## Work to be completed
Go to the line below containing "Cookie Policy" and print exactly from there through the line containing "Accessibilità", both included. Print nothing else.

## Saved data entries
=-=-=
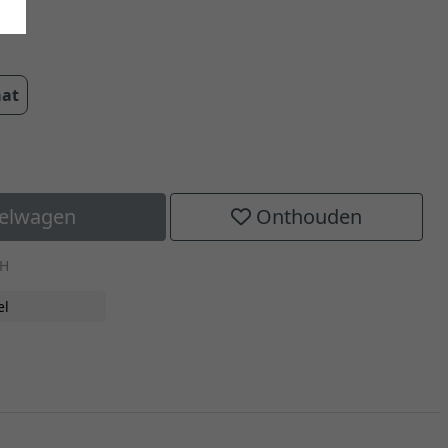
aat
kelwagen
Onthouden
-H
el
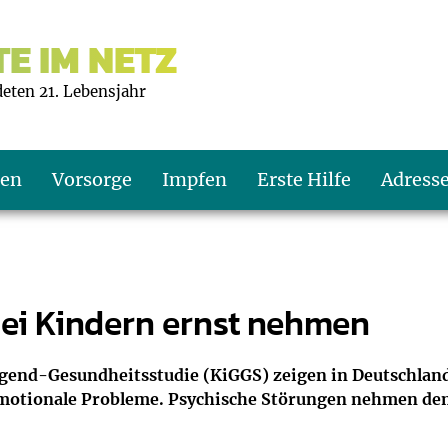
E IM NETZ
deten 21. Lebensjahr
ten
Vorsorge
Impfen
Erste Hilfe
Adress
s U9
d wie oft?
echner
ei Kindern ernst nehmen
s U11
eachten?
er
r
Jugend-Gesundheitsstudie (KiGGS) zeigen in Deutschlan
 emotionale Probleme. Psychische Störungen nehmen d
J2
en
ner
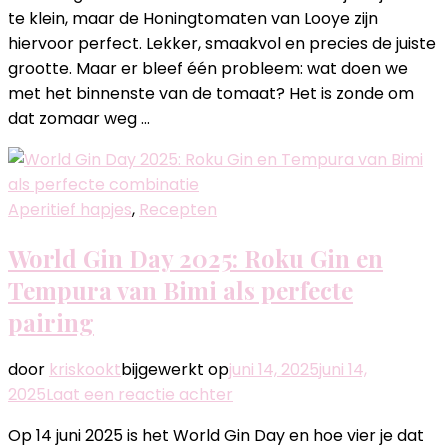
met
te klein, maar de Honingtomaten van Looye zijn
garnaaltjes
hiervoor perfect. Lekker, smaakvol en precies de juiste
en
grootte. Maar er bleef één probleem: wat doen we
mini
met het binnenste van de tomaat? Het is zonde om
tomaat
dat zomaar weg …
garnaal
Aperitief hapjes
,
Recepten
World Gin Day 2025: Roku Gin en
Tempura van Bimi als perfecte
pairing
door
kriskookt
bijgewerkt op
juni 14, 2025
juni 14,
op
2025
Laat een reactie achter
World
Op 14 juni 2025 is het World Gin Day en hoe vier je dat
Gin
=-=-=
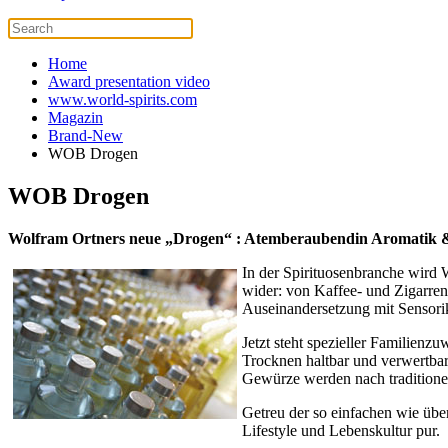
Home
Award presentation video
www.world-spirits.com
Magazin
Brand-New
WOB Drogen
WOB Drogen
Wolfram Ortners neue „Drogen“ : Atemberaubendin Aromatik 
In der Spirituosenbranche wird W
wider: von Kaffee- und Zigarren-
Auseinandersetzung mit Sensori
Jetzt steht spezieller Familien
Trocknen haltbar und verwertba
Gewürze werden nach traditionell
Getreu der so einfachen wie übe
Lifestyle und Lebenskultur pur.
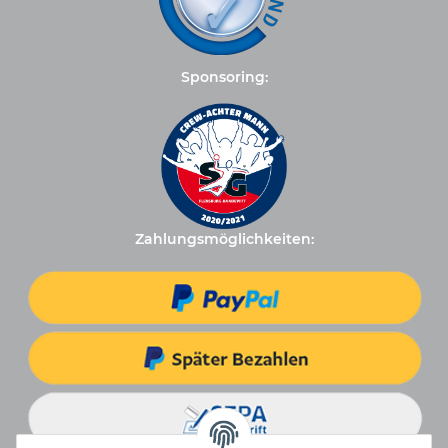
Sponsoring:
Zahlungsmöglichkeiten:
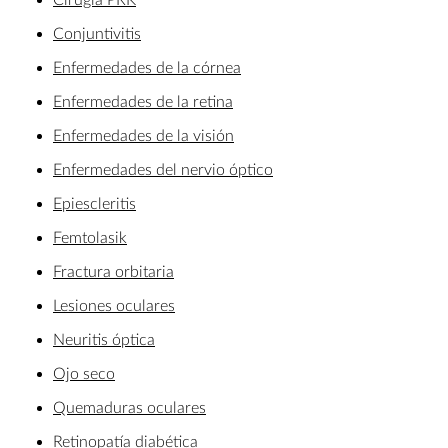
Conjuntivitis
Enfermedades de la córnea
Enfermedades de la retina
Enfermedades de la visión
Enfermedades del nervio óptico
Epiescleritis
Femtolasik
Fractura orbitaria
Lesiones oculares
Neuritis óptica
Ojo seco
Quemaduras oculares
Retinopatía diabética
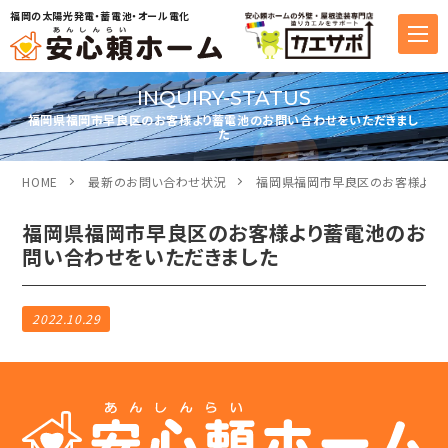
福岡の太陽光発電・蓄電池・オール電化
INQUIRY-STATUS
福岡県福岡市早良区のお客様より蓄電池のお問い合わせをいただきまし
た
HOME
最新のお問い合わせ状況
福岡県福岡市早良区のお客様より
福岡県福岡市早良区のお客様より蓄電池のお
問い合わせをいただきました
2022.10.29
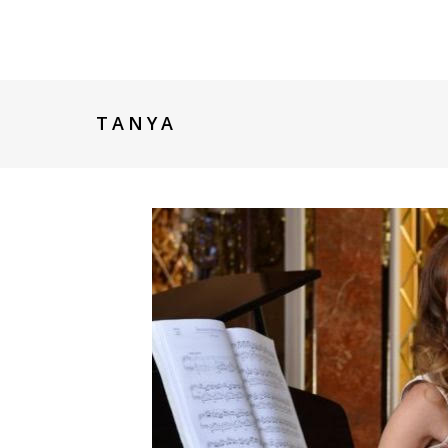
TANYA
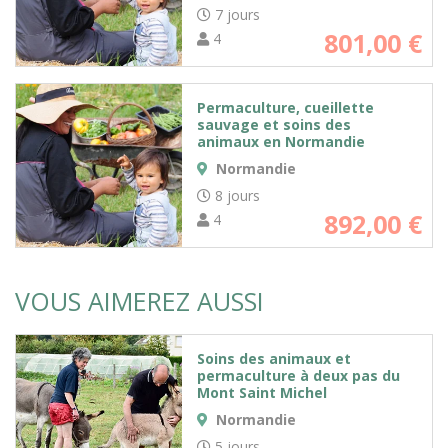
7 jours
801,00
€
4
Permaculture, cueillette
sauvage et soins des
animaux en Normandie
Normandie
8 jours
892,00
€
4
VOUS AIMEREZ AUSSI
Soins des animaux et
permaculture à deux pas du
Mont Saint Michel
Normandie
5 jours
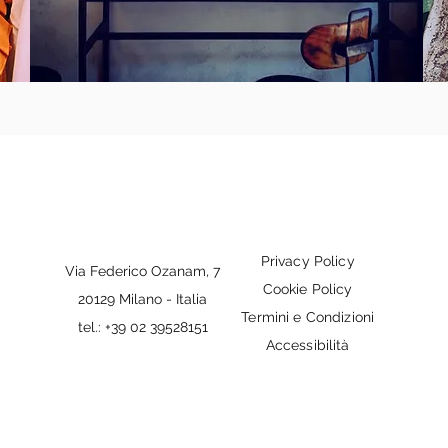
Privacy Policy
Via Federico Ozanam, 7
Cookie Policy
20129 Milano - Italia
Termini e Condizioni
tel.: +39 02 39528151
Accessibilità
=-=-=
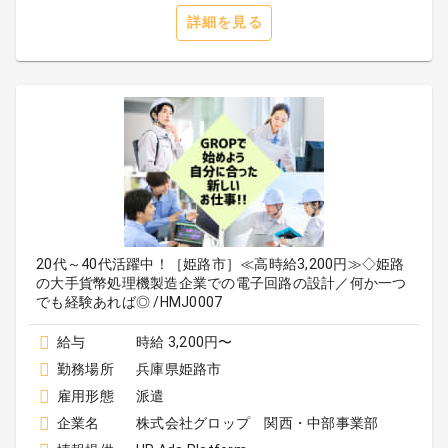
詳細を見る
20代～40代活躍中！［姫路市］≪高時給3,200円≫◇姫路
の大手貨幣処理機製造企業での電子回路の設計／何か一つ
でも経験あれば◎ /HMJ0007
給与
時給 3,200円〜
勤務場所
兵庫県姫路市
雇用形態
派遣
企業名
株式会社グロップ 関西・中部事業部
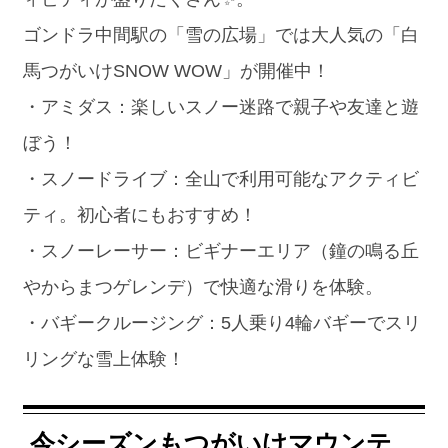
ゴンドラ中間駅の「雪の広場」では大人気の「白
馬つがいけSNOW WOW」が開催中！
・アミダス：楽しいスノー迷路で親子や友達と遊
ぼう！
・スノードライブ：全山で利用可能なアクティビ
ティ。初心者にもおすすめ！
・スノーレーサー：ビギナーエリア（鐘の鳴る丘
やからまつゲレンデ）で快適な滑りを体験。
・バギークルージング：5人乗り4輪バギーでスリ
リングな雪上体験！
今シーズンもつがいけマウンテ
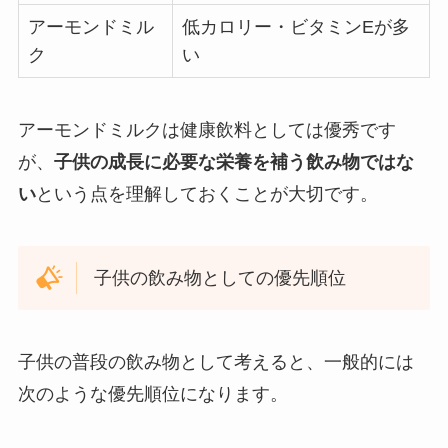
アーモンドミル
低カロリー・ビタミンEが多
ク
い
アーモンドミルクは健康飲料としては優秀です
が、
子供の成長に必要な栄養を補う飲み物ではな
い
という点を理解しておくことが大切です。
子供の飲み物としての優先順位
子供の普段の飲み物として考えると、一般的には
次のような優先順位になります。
=-=-=
## Answer section
Cookie Policy
20129 Milano - Italia
Termini e Condizioni
tel.: +39 02 39528151
Accessibilità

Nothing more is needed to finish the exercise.